Thursday, May 01, 2014

USS Arizona Memorial

My friend Becky from Hawaii sent me these nice cards of the Arizona Memorial.
The USS Arizona Memorial, located at Pearl Harbour in Honolulu, Hawaii, marks the resting place of 1,102 of the 1,177 sailors and Marines killed on the USS Arizona during the attack on Pearl Harbour on 7 December 1941 by Japanese imperial forces and commemorates the events of that day. The attack on Pearl Harbor and the island of Oʻahu was the action that led to the United States' direct involvement in World War II.

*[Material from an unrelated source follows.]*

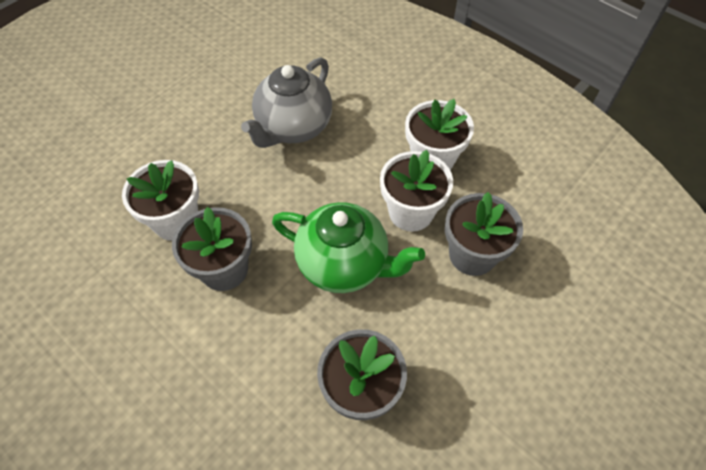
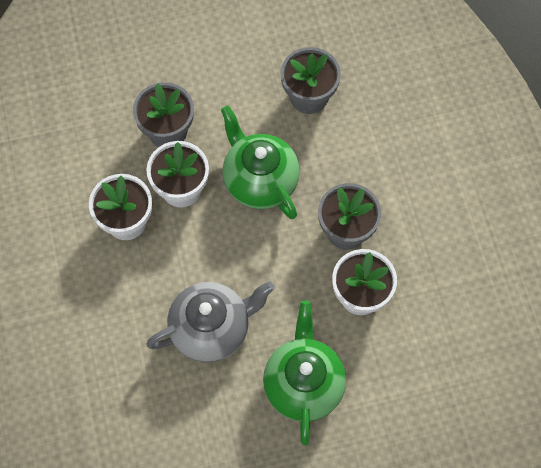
camera: 145 degrees left, 10 degrees up
none -> green teapot [263,300,346,446]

The memorial, built in 1962, is visited by more than one million people annually.[1] Accessible only by boat, it straddles the sunken hull of the battleship without touching it. Historical information about the attack, shuttle boats to and from the memorial, and general visitor services are available at the associated USS Arizona Memorial Visitor Center, which opened in 1980 and is operated by the National Park Service. The sunken remains of the battleship were declared a National Historic Landmark on 5 May 1989.